Dawson v. Dawson

Summarized by:

  • Court: Intellectual Property Archives
  • Area(s) of Law: Patents
  • Date Filed: 03-25-2013
  • Case #: Nos: 2012 - 1214, 1215, 1216, 1217
  • Judge(s)/Court Below: Bryson, Reyna, Wallach
  • Full Text Opinion

PATENT; CONCEPTION: Inventor must have formed a definite and permanent idea of the complete and operative invention as it is to be applied in practice.

Opinion (Bryson): Drs. Dawson and Bowman were issued two patents under joint inventorship (the 113 and the 443 patent) for an ointment that topically treats infections of the eye. Dawson and Bowman then assigned their rights to InSite Vision Inc. (“InSite”). Sometime later, the USPTO’s Board of Patent Appeals and Interferences found two patent interferences between the University of California, San Francisco (“UCSF”) and InSite after UCSF filed their own patent application naming Dr.
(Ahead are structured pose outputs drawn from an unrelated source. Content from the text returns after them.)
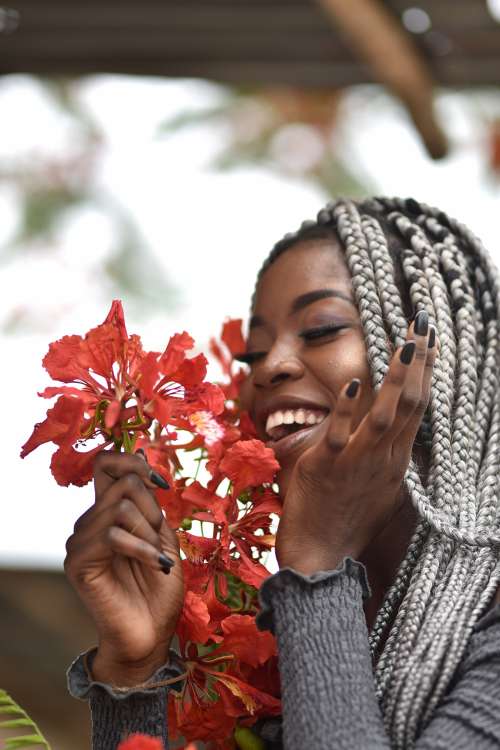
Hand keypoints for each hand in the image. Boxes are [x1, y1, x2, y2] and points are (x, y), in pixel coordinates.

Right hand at [64, 451, 183, 685]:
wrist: (152, 634)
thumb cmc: (160, 588)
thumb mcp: (163, 535)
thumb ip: (150, 500)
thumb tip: (142, 454)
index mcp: (108, 512)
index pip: (105, 464)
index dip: (131, 462)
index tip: (160, 482)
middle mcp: (89, 522)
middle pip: (123, 484)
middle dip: (153, 511)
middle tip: (160, 544)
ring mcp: (80, 542)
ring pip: (121, 508)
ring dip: (150, 535)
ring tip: (157, 561)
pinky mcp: (78, 563)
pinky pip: (113, 535)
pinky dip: (143, 548)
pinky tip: (157, 565)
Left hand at [275, 313, 437, 575]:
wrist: (322, 557)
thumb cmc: (348, 521)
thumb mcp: (378, 486)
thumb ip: (386, 455)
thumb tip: (393, 430)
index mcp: (395, 461)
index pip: (417, 409)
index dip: (425, 373)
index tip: (430, 342)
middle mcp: (382, 459)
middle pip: (408, 405)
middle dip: (417, 363)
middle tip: (423, 325)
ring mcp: (356, 462)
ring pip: (383, 416)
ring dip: (394, 380)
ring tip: (403, 345)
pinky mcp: (326, 467)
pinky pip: (339, 434)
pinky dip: (346, 410)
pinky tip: (350, 384)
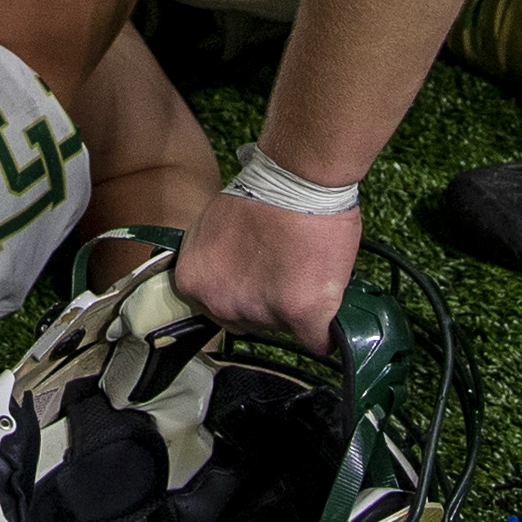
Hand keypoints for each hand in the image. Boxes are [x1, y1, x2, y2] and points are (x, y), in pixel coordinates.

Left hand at [171, 186, 358, 352]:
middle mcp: (220, 304)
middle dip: (266, 303)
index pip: (214, 308)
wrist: (295, 179)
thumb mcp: (212, 227)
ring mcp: (259, 312)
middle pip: (247, 323)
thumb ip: (216, 261)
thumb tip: (230, 275)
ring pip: (282, 328)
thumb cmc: (261, 193)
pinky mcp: (300, 313)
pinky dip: (325, 332)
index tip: (254, 278)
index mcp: (193, 281)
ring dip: (296, 310)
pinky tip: (328, 316)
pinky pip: (317, 341)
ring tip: (306, 270)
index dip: (239, 290)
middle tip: (283, 271)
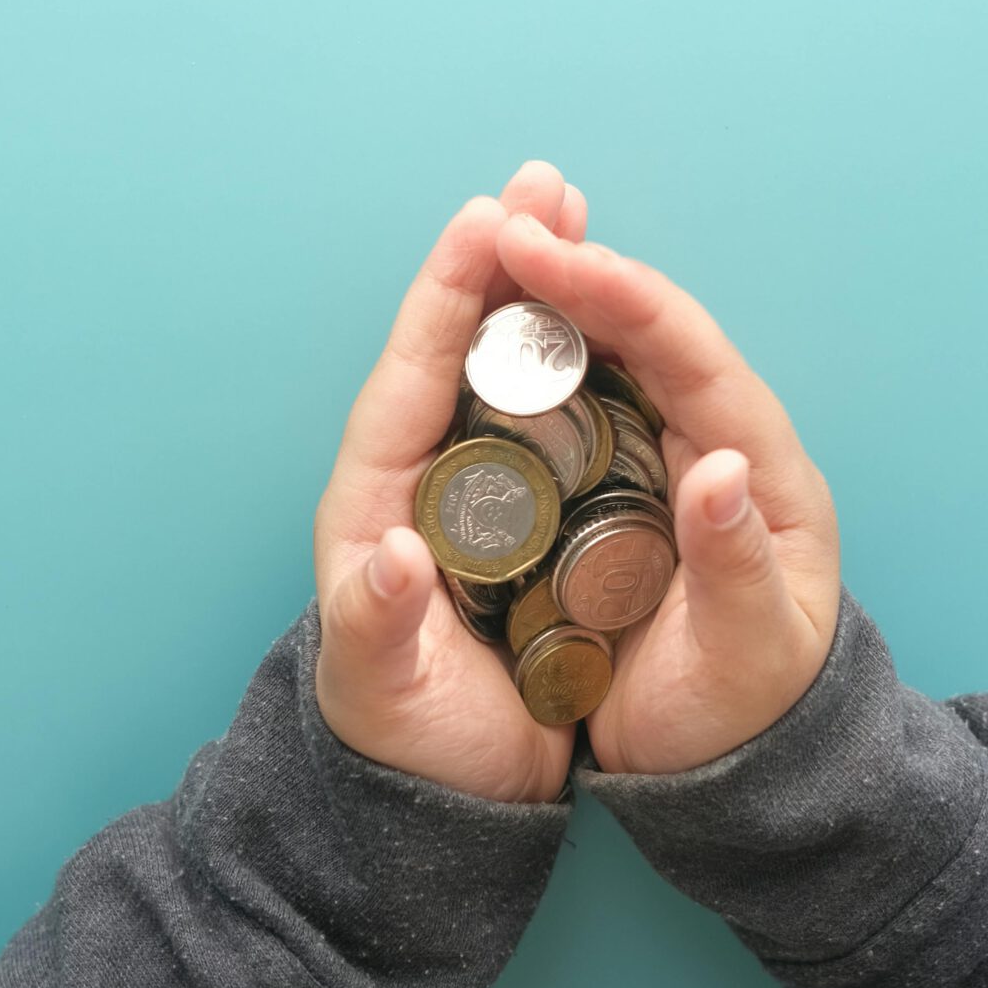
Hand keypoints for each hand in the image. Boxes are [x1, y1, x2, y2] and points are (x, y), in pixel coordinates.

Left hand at [312, 163, 591, 802]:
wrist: (443, 805)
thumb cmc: (404, 747)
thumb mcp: (381, 694)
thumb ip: (378, 624)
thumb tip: (391, 557)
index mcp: (375, 503)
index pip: (410, 376)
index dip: (445, 297)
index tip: (484, 223)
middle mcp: (422, 481)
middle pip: (460, 347)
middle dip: (502, 262)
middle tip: (546, 181)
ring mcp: (476, 496)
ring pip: (508, 370)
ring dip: (543, 292)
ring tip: (577, 216)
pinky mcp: (525, 521)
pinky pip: (552, 417)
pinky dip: (579, 357)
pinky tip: (613, 317)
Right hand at [494, 212, 840, 774]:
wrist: (747, 770)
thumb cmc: (749, 717)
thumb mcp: (749, 656)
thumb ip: (737, 563)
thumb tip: (724, 468)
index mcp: (763, 471)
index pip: (691, 356)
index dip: (621, 296)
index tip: (549, 254)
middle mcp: (723, 444)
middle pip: (652, 331)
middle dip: (580, 268)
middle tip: (506, 217)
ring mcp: (676, 461)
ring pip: (618, 353)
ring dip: (560, 293)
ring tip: (498, 239)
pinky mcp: (634, 488)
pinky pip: (590, 397)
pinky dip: (547, 351)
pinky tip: (499, 324)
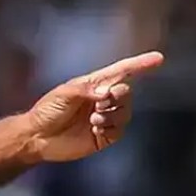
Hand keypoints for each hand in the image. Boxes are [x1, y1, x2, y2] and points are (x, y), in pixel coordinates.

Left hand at [27, 51, 164, 162]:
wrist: (37, 137)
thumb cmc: (46, 111)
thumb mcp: (63, 94)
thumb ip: (85, 90)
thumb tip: (108, 92)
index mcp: (93, 85)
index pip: (120, 72)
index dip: (139, 65)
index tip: (158, 58)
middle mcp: (101, 100)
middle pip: (125, 92)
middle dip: (120, 94)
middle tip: (103, 100)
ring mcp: (104, 118)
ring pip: (125, 112)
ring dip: (112, 113)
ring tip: (93, 118)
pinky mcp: (104, 136)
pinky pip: (119, 130)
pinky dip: (110, 128)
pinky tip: (94, 129)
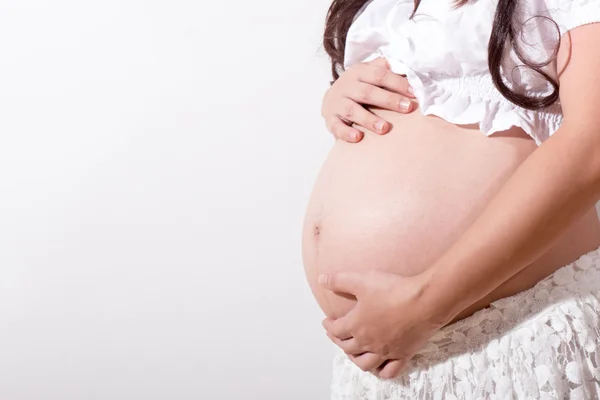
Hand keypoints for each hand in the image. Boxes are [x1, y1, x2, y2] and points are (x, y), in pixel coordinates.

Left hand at [318, 270, 447, 378]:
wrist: (424, 301)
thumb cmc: (393, 290)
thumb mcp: (361, 280)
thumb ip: (339, 280)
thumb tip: (322, 280)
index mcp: (356, 325)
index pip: (336, 330)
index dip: (328, 326)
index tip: (326, 322)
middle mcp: (369, 342)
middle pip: (348, 348)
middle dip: (339, 341)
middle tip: (336, 335)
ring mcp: (386, 351)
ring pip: (365, 363)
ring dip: (356, 359)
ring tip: (353, 352)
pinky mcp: (403, 354)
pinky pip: (389, 371)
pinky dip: (381, 371)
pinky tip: (380, 365)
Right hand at [321, 57, 415, 142]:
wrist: (331, 98)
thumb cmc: (358, 86)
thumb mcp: (368, 72)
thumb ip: (386, 68)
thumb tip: (412, 68)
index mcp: (358, 72)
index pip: (379, 75)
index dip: (397, 83)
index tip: (414, 93)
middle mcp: (346, 86)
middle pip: (368, 92)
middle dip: (389, 100)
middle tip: (407, 108)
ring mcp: (337, 103)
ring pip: (352, 110)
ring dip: (369, 119)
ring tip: (384, 128)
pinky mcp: (330, 119)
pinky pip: (336, 127)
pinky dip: (346, 133)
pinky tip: (358, 137)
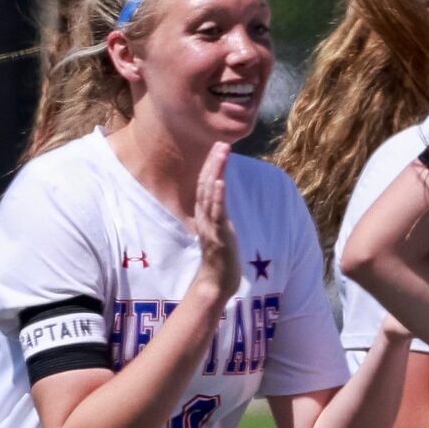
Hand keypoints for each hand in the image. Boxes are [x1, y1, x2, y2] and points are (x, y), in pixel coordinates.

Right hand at [186, 140, 242, 308]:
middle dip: (214, 163)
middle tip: (222, 143)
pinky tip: (222, 181)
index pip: (206, 185)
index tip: (219, 148)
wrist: (216, 284)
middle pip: (206, 184)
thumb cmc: (221, 260)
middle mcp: (205, 217)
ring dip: (216, 172)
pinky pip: (217, 213)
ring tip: (222, 153)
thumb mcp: (221, 231)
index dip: (211, 166)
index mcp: (205, 215)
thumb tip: (223, 202)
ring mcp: (210, 226)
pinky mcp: (218, 235)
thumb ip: (219, 215)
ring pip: (211, 194)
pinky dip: (218, 196)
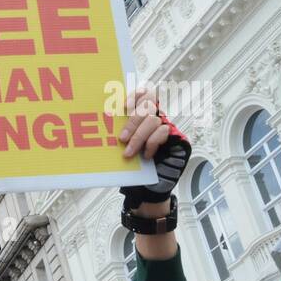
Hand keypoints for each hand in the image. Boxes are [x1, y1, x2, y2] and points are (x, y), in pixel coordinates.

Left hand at [116, 88, 190, 211]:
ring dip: (138, 137)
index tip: (122, 106)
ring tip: (128, 152)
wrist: (148, 187)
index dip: (135, 95)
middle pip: (148, 105)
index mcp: (144, 113)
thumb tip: (102, 119)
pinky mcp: (178, 137)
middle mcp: (158, 116)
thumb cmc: (133, 164)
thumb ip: (119, 130)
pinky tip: (145, 155)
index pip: (144, 93)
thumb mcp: (123, 144)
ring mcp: (168, 126)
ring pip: (154, 120)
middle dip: (133, 121)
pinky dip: (151, 143)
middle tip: (121, 138)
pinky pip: (163, 132)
Dawson as the sole inventor of the same eye ointment. Both interferences named UCSF as the junior party and Insite as the senior, which meant that UCSF had the burden of proving that Dawson alone had conceived of the 113 and 443 patents. The board ruled against UCSF, noting they failed to overcome evidence in the record indicating Dawson had not fully appreciated how to implement his idea without the additional help from Bowman. UCSF appealed. Conception is defined as “formation in the mind of the inventor, of a definite and permanent idea of the complete and operative invention, as it is hereafter to be applied in practice.” UCSF presented no testimony from Dawson, and relied only on contemporaneous medical reports that disclosed the idea for the ointment as proof of conception. However, the reports used words such as “potential use,” and “continued work,” in describing his idea and lacked the requisite definiteness and completeness. UCSF also argued that conception did not require Dawson to know his invention would work, but required only that it would be operative. The Court rebutted that argument with the fact that Dawson’s idea was not even operative. As such, the Court had no reason to overturn the Board’s holding that Dawson did not have sole conception. AFFIRMED.